Deep Learning: from detection to diagnostic
A broad impact on healthcare
Kimberly Powell argues that eventually Artificial Intelligence might even enable the medical profession to do away with biopsies altogether. “When dealing with brain cancer today, once you’ve detected that it’s there and quantified it, there’s always a biopsy to determine the right treatment –whether that’s chemotherapy, radiotherapy or removal of the tumour. For that you need to know about its genetic makeup, the genomic characteristics, how aggressive it is.” She drew attention to the work of Professor Bradley Erickson at the Mayo Clinic, who is using Artificial Intelligence to extract this kind of information from an MRI image. His algorithm “has been able to detect certain texture on the tumour, which can then be correlated with specific biomarkers that will then determine the appropriate course of action.” Professor Erickson is “using Artificial Intelligence ‘to see the unseen’,” she told the audience.
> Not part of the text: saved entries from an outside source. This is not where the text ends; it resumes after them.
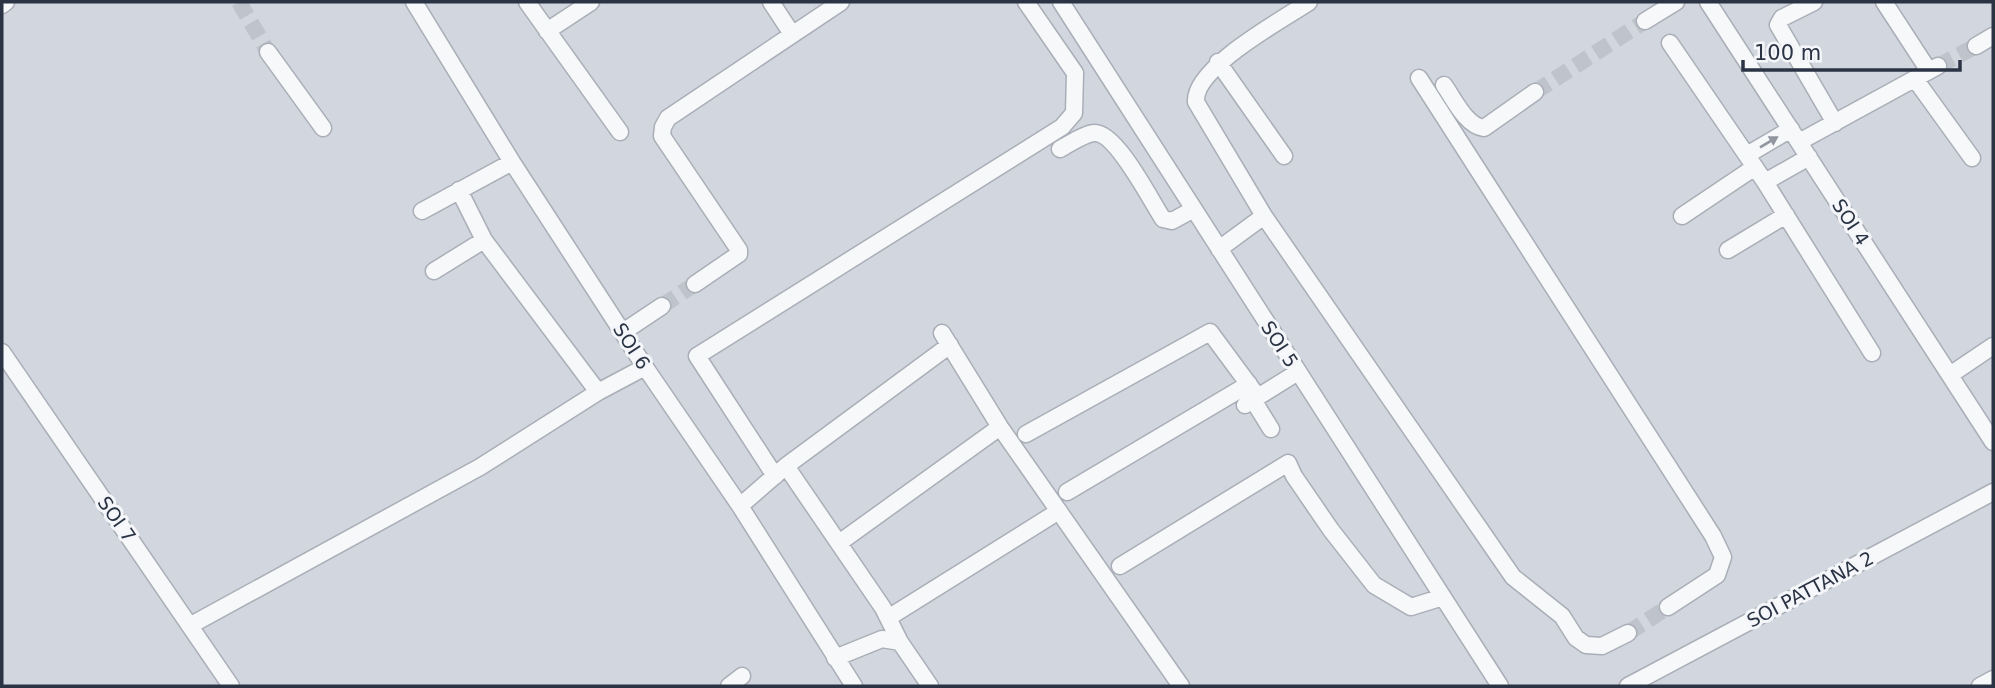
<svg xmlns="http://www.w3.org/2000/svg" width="1995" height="688" font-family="'DejaVu Sans',sans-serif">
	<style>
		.built { fill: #d2d6de }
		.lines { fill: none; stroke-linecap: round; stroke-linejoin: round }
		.minor-tunnel { stroke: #bfc3cb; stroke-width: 16; stroke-dasharray: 16 8; stroke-linecap: butt }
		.minor-casing { stroke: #a9aeb7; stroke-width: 19 }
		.minor { stroke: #f7f8fa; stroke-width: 16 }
		.oneway { fill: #9196a0 }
		.labels { text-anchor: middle; stroke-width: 6; stroke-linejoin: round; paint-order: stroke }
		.street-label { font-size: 19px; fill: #2b3445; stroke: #f4f6f9 }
	</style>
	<rect width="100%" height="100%" fill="#e4e7ec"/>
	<path class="built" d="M2 2H1993V686H2Z"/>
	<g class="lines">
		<path class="minor-tunnel" d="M239 2 268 52
			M1938 66 1976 46
			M1535 92 1645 21
			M662 306 695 284
			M1628 633 1668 607"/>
		<g class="minor-casing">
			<path id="minor" d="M414 2 512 162 645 367 740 506 854 686
				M527 2 620 132
				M771 2 792 34
				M1061 2 1500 686
				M1708 2 1993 442
				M1814 2 1782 18 1778 25 1835 123
				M1884 2 1929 71
				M2 5 6 2
				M1645 21 1676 2
				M547 31 591 2
				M1670 43 1765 182 1872 353
				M1976 46 1993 36
				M268 52 323 128
				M1218 62 1284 156
				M1419 78 1713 536 1723 557 1717 575 1668 607
				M1915 79 1972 158
				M1444 85C1454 99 1466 126 1484 128L1535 92
				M1799 142 1938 66
				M1060 149C1070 144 1083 134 1094 133 1116 131 1151 201 1163 219L1172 221 1194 209
				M1747 155 1791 129
				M1765 182 1809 157
				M422 211 512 162
				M1264 216 1196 102C1193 68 1282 20 1309 2
				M1682 216 1755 167
				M484 240 598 392
				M1219 249 1264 216 1513 577 1562 616 1576 638 1586 645 1602 646 1628 633
				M1728 250 1786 215
				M434 271 484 240 459 190
				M695 284 739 254V250L662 136 663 127 668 118 841 2
				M623 332 662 306
				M942 333 1000 427
				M2 352 231 686
				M1950 375 1993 346
				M1253 400 1271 429
				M1245 405 1298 372
				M1026 434 1210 332 1258 397
				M786 466 883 608 900 642
				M775 476 697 356 1062 127 1074 113 1075 73 1026 2
				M1067 492 1249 384
				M740 506 786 466 950 345
				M839 543 1000 427 1181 686
				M1120 566 1288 463 1294 476 1331 530 1374 585 1411 607 1443 597
				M888 618 1059 511
				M191 625 480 467 598 392 645 367
				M835 658 882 639 900 642 930 686
				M729 686 742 676
				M1628 686 1993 492
				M1980 686 1993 679"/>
		</g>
		<use href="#minor" class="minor"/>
	</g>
	<defs><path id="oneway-solid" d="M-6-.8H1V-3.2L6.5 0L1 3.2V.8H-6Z" transform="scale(1.75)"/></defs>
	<use class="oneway" href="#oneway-solid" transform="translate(1769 142) rotate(-31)"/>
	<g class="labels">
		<g class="street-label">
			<text transform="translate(1851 222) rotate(57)" y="7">SOI 4</text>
			<text transform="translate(1280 344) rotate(57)" y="7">SOI 5</text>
			<text transform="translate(632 346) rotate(57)" y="7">SOI 6</text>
			<text transform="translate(117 519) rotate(55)" y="7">SOI 7</text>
			<text transform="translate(1810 589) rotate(-28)" y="7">SOI PATTANA 2</text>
		</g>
	</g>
	<rect width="1995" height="688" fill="none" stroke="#2b3445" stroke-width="7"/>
	<path d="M1743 60v10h217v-10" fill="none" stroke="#2b3445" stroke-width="3.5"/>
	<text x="1754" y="60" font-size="21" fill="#2b3445" stroke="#f4f6f9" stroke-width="5" paint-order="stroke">100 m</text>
</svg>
However, the potential of AI goes far beyond this. Ms Powell pointed to electronic health records, “something we all have, but this data has been locked up, inaccessible for far too long.” Now however, Researchers at Mount Sinai have created an application called Deep Patient, designed to predict the diseases their patients might have, based upon the data from their electronic health records. Another promising area is genomics. This is not an area where human researchers are likely to make much headway because “the data is too complex, there are so many variations they make your head explode (…)but genomics will probably be one of the keys that unlocks the dream of precision medicine,” she argued. In this field, a startup called Deep Genomics is now using machine learning to make predictions based on genetic variations. Kimberly Powell also looked forward to AI being used to make progress in ‘under-served’ countries. Her example here was Butterfly Network, which is creating a new ultrasound device designed to help democratise medical imaging in less well-off countries. Meanwhile Gary Marcus divulged his fantasy that one day computers will be built that are sufficiently intelligent to read masses of medical literature and come up with new ideas for treatment. “We need to build machines capable of going beyond memorised cases, that have the ability to reason and make inferences.” The NYU professor invited the EmTech Digital audience to imagine a machine “able to read the latest 20 scientific publications on, say, bladder cancer, absorb the data and figure out a new innovative technique for it.”